Джума, которому за последние сутки было не до шуток, напрягся:
— Что?
— Я пошутил, — признался Бондарев. — Наверное, слишком жестокая шутка. Вы так грустно на меня смотрите...
— Боюсь, с женщиной придется подождать, — сказал Джума. — Перенервничал.
Он встал из-за стола и пошел к двери, но остановился.
— Как вы думаете, Миша поехал дальше? Или остался здесь?
— Не знаю, — сказал Бондарев. — А вам-то что? Для вас все кончено. Езжайте домой.
— Если он поехал дальше, то и эти сволочи за ним дальше потащились, — рассудил Джума. — А вот если он остался, то и эти трое где-то поблизости крутятся... Ох. — Он тяжело вздохнул. — Хоть обратно в камеру залезай и на все замки закрывайся. Если в вы знали, что за сволочи разъезжают на красном джипе...
— Примерно представляю, — сказал Бондарев. Утром ему переслали по факсу из Алма-Аты краткое досье на убитого Шейбеналиева Р.У., который, по сведениям казахских правоохранительных органов, входил в банду Сарыбая и был причастен к нескольким убийствам и похищениям людей...
— Зато вы не представляете, что бы я сделал с каждым из этих ублюдков, встреться я с ними один на один, — мечтательно покачал головой Джума. — И чтобы у меня был автомат Калашникова...
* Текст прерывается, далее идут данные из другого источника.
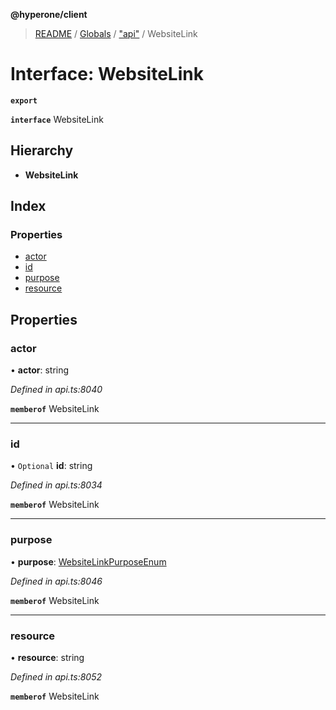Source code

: **@hyperone/client**

> [README](../README.md) / [Globals](../globals.md) / ["api"](../modules/_api_.md) / WebsiteLink

# Interface: WebsiteLink

**`export`** 

**`interface`** WebsiteLink

## Hierarchy

* **WebsiteLink**

## Index

### Properties

* [actor](_api_.websitelink.md#actor)
* [id](_api_.websitelink.md#id)
* [purpose](_api_.websitelink.md#purpose)
* [resource](_api_.websitelink.md#resource)

## Properties

### actor

•  **actor**: string

*Defined in api.ts:8040*

**`memberof`** WebsiteLink

___

### id

• `Optional` **id**: string

*Defined in api.ts:8034*

**`memberof`** WebsiteLink

___

### purpose

•  **purpose**: [WebsiteLinkPurposeEnum](../enums/_api_.websitelinkpurposeenum.md)

*Defined in api.ts:8046*

**`memberof`** WebsiteLink

___

### resource

•  **resource**: string

*Defined in api.ts:8052*

**`memberof`** WebsiteLink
— Будем надеяться, что вы с ними не встретитесь, — высказал пожелание Бондарев. — Так мне за вас будет спокойнее.
— За меня не беспокойтесь, — заметил Джума. — За них беспокойтесь. Я только сначала схожу пообедаю...
— Вот именно, — согласился Бондарев. — И после этого я начну беспокоиться за всех казахских бандитов сразу.
3
Родители слушали рассказ Наташи с вытаращенными глазами. «Интересно, что бы вы сказали, если бы услышали правду? — подумала она. — Просто упали бы в обморок. Ничего, я позаботилась о вашем здоровье».
— Да-а-а-а, — глубокомысленно протянул отец.
— Просто ужас какой-то! — Мать нервно щипала себя за щеки. — Прямо в поезде... Нигде уже порядка не стало.
Мать Наташи десять лет проработала проводницей и считала по наивности, что поезда во все времена остаются оплотом порядка. Рассказ дочери ее сильно разочаровал. Она вздохнула и посмотрела на мужа:
— Теперь точно закроют ветку. Раз такие дела пошли...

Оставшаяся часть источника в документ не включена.